High voltage and High amperage motors?

Short gearing is a high ratio which means large mechanical advantage (5:1)
Tall gearing is a low ratio which means small mechanical advantage (2:1)

Just for reference.

Also I’m not convinced that just gearing yourself low will create more heat. Pretty sure if you assume the same speed and incline. Heat is not a function of amps. It’s a function of efficiency and power. So if I have a 1kw motor and 95% efficiency then I produce 10w of heat.
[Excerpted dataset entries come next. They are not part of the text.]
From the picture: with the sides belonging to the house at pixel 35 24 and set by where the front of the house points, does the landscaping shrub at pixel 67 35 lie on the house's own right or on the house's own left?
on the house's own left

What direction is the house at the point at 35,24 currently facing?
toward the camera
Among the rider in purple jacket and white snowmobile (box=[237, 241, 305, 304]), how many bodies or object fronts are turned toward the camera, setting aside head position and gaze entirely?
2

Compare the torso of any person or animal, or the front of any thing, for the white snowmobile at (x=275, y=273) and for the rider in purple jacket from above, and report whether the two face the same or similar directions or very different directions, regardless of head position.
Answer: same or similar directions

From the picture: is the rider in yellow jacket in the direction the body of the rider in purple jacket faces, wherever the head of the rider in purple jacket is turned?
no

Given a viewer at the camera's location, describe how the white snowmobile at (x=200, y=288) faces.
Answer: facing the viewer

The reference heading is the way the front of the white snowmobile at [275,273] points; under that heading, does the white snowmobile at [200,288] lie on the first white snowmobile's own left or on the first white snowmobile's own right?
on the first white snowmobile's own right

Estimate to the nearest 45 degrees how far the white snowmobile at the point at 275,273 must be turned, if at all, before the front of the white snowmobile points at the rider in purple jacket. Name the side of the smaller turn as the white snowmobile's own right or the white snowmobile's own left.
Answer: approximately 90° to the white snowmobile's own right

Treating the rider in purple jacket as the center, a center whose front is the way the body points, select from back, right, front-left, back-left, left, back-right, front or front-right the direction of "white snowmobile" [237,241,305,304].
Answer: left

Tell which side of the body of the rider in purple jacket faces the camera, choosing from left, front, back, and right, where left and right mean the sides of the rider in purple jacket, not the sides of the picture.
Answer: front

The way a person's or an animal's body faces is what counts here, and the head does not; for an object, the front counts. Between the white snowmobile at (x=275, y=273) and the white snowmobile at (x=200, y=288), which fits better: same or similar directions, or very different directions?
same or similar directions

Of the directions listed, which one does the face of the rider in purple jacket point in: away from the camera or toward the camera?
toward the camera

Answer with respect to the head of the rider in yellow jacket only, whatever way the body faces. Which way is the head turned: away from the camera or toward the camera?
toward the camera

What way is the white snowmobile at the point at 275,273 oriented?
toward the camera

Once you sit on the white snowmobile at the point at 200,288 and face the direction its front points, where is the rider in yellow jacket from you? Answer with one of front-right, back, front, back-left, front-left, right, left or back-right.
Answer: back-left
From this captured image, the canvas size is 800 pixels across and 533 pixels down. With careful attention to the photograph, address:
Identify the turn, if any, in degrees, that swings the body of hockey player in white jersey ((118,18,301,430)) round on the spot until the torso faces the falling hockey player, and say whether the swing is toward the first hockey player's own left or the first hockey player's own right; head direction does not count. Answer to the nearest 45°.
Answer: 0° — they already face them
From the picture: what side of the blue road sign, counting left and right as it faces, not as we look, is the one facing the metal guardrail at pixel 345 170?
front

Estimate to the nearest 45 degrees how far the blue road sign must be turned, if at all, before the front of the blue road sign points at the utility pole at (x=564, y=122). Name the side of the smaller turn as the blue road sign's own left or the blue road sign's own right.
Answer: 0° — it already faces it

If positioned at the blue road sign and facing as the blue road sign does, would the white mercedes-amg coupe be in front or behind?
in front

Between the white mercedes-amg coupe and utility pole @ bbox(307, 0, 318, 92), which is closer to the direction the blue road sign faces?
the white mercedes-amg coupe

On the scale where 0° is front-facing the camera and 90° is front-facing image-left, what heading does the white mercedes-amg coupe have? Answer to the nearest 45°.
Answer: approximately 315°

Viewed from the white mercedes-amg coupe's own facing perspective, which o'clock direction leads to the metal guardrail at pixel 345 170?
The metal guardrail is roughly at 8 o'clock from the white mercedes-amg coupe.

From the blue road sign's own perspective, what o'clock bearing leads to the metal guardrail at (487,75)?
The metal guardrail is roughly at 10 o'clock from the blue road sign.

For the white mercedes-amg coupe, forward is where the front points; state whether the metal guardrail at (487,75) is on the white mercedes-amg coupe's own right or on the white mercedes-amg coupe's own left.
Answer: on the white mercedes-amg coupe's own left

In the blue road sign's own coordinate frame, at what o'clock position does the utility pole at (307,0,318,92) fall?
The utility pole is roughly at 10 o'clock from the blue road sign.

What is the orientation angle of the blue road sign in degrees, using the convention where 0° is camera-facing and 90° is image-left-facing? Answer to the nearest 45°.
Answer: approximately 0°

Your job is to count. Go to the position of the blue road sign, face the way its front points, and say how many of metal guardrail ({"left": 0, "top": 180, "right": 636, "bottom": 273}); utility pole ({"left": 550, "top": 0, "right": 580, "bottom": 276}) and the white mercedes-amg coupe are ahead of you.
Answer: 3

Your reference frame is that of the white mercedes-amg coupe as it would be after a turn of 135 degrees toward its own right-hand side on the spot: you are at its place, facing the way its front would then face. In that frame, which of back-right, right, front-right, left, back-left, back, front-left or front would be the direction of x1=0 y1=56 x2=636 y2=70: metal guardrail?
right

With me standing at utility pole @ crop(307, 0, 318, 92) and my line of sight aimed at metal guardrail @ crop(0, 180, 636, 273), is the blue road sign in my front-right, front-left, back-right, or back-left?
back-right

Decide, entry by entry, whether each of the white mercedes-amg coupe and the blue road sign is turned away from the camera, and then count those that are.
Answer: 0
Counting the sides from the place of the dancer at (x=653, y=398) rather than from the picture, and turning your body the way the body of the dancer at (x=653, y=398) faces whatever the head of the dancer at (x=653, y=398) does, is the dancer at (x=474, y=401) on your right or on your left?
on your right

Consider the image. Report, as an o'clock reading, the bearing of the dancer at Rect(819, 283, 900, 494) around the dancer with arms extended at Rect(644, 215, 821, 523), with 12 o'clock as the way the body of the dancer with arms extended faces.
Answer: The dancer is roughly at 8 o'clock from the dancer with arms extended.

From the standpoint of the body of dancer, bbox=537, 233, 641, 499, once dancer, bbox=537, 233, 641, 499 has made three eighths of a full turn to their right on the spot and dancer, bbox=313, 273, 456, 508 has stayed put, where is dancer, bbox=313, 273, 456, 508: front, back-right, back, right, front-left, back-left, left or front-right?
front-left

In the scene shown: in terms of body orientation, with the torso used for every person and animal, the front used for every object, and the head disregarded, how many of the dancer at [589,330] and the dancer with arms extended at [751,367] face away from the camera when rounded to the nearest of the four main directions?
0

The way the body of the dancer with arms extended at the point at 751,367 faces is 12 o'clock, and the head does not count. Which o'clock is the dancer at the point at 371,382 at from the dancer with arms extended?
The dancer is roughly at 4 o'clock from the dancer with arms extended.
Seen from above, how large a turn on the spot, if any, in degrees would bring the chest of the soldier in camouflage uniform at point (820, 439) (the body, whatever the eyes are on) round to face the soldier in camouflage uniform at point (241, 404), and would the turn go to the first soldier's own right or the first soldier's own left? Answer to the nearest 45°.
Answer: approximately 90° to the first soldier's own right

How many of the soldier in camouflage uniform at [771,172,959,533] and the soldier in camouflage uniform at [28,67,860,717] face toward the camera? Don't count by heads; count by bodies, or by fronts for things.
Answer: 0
Period.

(I’m ignoring iron losses here because they are dispositionally small)
The primary affect on efficiency is torque load.
And the curve looks as follows

image

Now look at the green line. This tells you that as a rule of thumb. The efficiency of a motor is a function of finding the right mix of torque and speed. Say You wanna hit the max efficiency and produce minimum heat. Then you’d want to gear your motor such that You operate to the left of those torque values. (To the right would be “over loaded” as Live pushed past maximum efficiency)

Now what that gearing looks like for 90kv motor at 16s. I don’t know yet.
But I’m just making a point that it’s not simply “Amps make motor hot, Ooga Ooga” :gorilla:
There’s a sweet spot for a motor where the max efficiency load is less than what we want. Ideally we set things up. so that the torque/speed combo is right at cruising speed. Say 25mph.

Tldr takeaway is here :
Now say we’re talking 90kv vs 180kv (cause it’s an easy ratio) I’m pretty sure that if this graph is a 180kv. And sa your gearing is on that sweet spot. Then a 90kv would move the peak to the right (more efficient at higher torque) by 2x. And You could effectively halve your ratio (say from 1:4 to 1:2) and maintain the same efficiency.